Aku terdiam, bergulat dengan pikiran dan perasaan yang bercampur aduk. Ada sesuatu dalam kata-kata Elsa yang membuatku merasa seakan telah memasuki dunia lain—dunia yang samar, jauh di luar pemahamanku.
Perlahan, Elsa menyelipkan batu permata itu ke dalam genggamanku. “Batu ini akan menjadi pengingat,” ujarnya lembut. “Saat kau ragu, peganglah. Rasakan energinya.” Suara Elsa terdengar aneh, seperti berbisik di dalam kepalaku, meski bibirnya tidak bergerak.
Aku mendongak, menatapnya dengan pandangan bingung. "Elsa... bagaimana mungkin...?"
Namun sebelum aku sempat menyelesaikan kalimatku, Elsa menoleh cepat, seolah mendengar sesuatu yang tak terdengar olehku. “Kita harus pergi,” katanya dengan nada mendesak.
“Pergi ke mana?” tanyaku.
“Ke tempat di mana rahasia ini akan terungkap. Aku tak punya banyak waktu,” katanya, wajahnya mulai terlihat tegang. Elsa berdiri dan menarik tanganku. Kami berjalan cepat menuju lorong yang gelap, jauh dari keramaian. Tak ada suara lain, kecuali langkah kaki kami yang terpantul di dinding-dinding batu.
Kami sampai di sebuah pintu besi tua yang tampak seperti tidak pernah digunakan. Elsa berhenti di sana, lalu meletakkan telapak tangannya di atas permukaan pintu itu. Perlahan, pintu itu terbuka sendiri dengan suara berderit yang menggema. Di baliknya ada ruangan kosong, dengan dinding berlumut dan langit-langit yang rendah. Di tengah-tengah ruangan itu, hanya ada cermin besar yang menutupi seluruh dinding.
“Apa ini?” tanyaku, mencoba memahami apa yang kulihat.
Elsa tersenyum tipis. “Ini... jendela. Jendela ke dunia yang lain.”
Ia mengarahkanku ke depan cermin, lalu berkata, “Lihatlah dengan seksama. Apa yang kau lihat di balik bayanganmu?”

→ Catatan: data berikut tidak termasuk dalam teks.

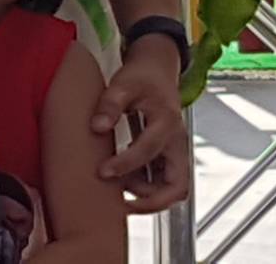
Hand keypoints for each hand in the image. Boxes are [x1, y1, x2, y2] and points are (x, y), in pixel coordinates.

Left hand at [91, 34, 189, 212]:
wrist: (156, 69)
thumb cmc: (141, 76)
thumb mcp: (123, 83)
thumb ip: (110, 104)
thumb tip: (97, 127)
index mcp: (166, 121)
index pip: (148, 150)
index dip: (126, 164)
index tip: (103, 171)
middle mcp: (176, 141)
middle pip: (178, 184)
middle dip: (154, 200)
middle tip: (126, 206)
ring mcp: (175, 150)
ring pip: (174, 187)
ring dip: (151, 196)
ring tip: (121, 195)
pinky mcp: (169, 154)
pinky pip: (165, 180)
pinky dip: (149, 188)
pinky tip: (125, 185)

Aku ragu, namun aku menuruti ucapannya. Ketika aku menatap cermin, bayanganku sendiri perlahan memudar. Di baliknya, aku melihat pemandangan yang aneh—sebuah dataran berbatu yang bersinar di bawah langit ungu, penuh dengan bintang-bintang besar dan cahaya yang berpendar. Tempat itu terasa asing dan sekaligus mengundang. Seolah-olah... seolah-olah aku sudah pernah ke sana, meski aku tahu itu tidak mungkin.
“Ini planetku, Dul,” bisik Elsa di sebelahku. “Di sinilah aku berasal. Dan kau... kau mungkin lebih terhubung dengannya daripada yang pernah kau bayangkan.”
Aku terdiam, membiarkan kata-katanya meresap perlahan. “Apa maksudmu?”
“Percaya, Dul,” katanya sambil menatapku. “Percaya pada yang tak terlihat.” Senyum misteriusnya muncul lagi, kali ini lebih samar. “Aku sudah menunggu seseorang sepertimu. Seseorang yang bisa melihat dan merasakan... lebih dari yang tampak.”
Hati kecilku bergemuruh. Perlahan, aku merasakan energi aneh mengalir dari batu permata di tanganku, menghangatkan telapak tanganku, dan mengisi tubuhku dengan kekuatan yang tak pernah kurasakan sebelumnya.
Saat aku menatap ke dalam cermin, pandanganku mulai kabur, dunia di sekelilingku terasa memudar. Suara Elsa menjadi gema yang memudar di kejauhan, “Sampai jumpa di sisi lain, Dul...”
Dan dalam sekejap, semuanya menghilang. Aku terlempar ke kegelapan yang asing, tanpa tahu apakah aku akan kembali... atau tersesat dalam misteri yang kini sudah menjadi bagianku.